Italian villas are built for a particular kind of wedding: a hundred and twenty guests, a long seated dinner, a string quartet, restraint. We were bringing three hundred guests, a live tandoor, a dhol procession along the waterfront, and a haldi that turns everything it touches a defiant shade of yellow. The villa had, politely, never seen anything quite like what we were proposing. We assured them, also politely, that by the end they would never want to host anything else.
Flying the Flavour
We flew the chefs. This is the first rule of an Indian wedding abroad, and the one families most often learn too late: your guests have travelled across the world, and what they will remember at midnight is whether the food tasted like home. A brigade from Delhi arrived three days early and set up beside the villa's Lombard kitchen — the Italians handling produce and the European courses, our team guaranteeing that the chaat was correct, the dal was right, and the biryani was exactly as Simran's grandmother remembered it from a city she left half a century ago.
She tasted it on the second evening, quietly, before the welcome dinner began. She did not say anything for a moment. Then she found the chef, took both his hands, and thanked him in Punjabi for bringing her home. He did not speak the language. He understood her perfectly.
The Procession
The dhol began at the water's edge. There is a particular alchemy when a Punjabi baraat meets an Italian afternoon — the cypress trees, the cobalt lake, the marble underfoot, and then the sudden, joyful, irresistible thunder of the drum. The villa staff, who had spent days maintaining a dignified Lombard composure, lasted approximately ninety seconds before they too were dancing.

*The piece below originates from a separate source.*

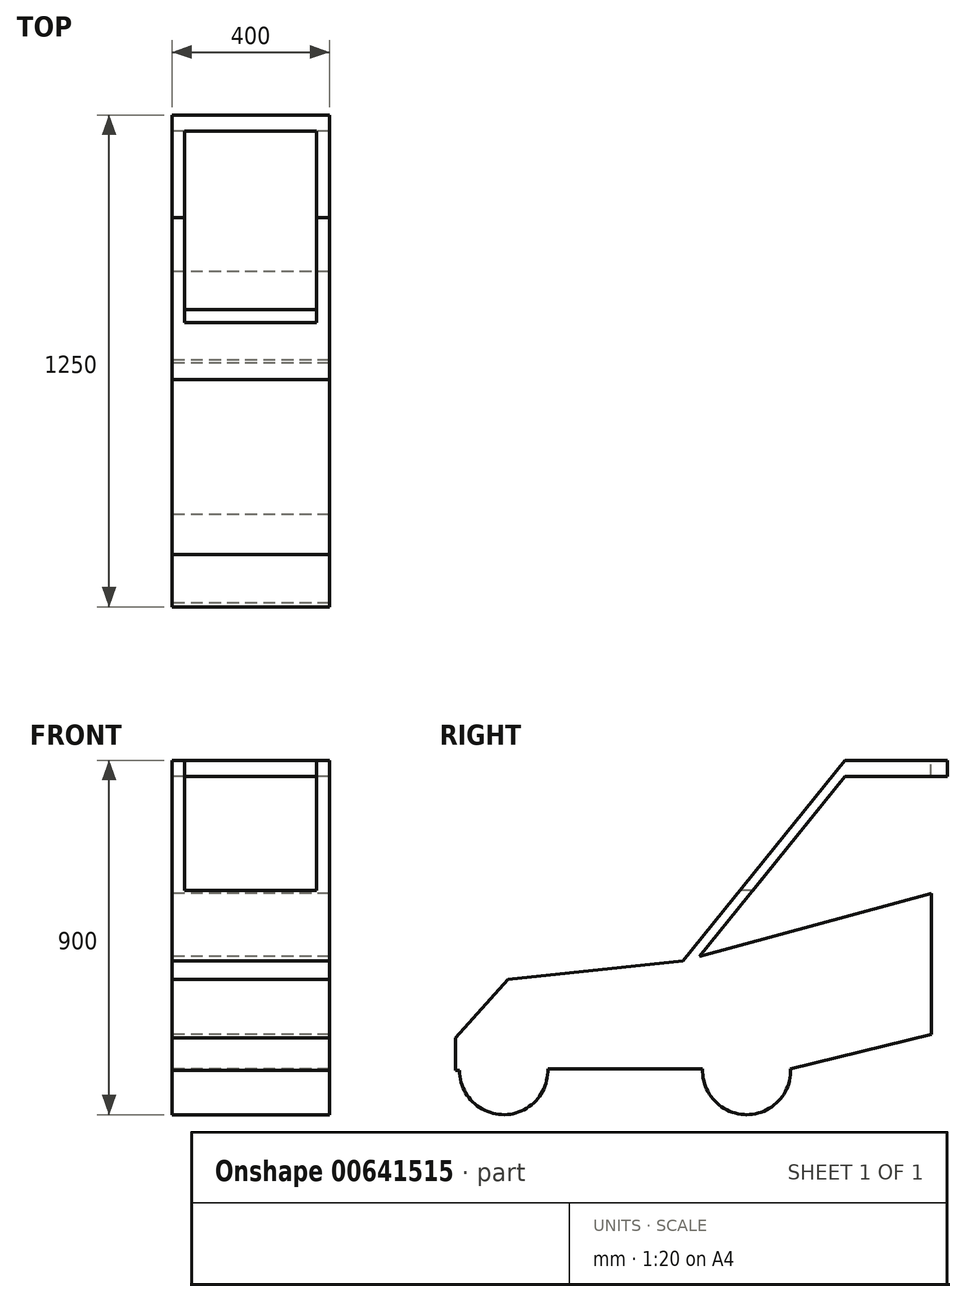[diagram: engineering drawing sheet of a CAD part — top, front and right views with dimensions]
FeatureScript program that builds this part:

By the time the procession reached the terrace, the line between hosts and guests, between Italy and India, had dissolved entirely.
This is the thing about an Indian wedding that no setting can resist and no description can capture: its sheer centrifugal joy. It does not stay where you put it. It spreads. By the end of that procession, a string of Lombard waiters were attempting bhangra on a four-hundred-year-old terrace, and a family from Chicago was watching their two worlds become, for an afternoon, indistinguishable.
Heaven, with a Dhol
The forecast had threatened rain for the haldi, so we tented the lawn overnight against a downpour that, in the end, never came — the kind of invisible insurance that defines this work. The ceremony took place the next morning in clean Lombard sunshine, the lake flat and blue beyond, three hundred people in yellow, a structure of joy built on a foundation of obsessive preparation that not one of them would ever see.
On the final night, Simran's grandfather — who had left Amritsar in 1971 and missed it every day since — stood to speak. He talked about leaving, and about the strange grief of a home that recedes a little further each year. And then he looked around at the terrace, the lake, the family gathered from three continents, and the last warm notes of the dhol still hanging in the Italian air. ‘It was a Punjabi wedding,’ he said, ‘that happened to be in heaven. I did not know you were allowed both.’ He sat down. Nobody, for a while, trusted themselves to reply.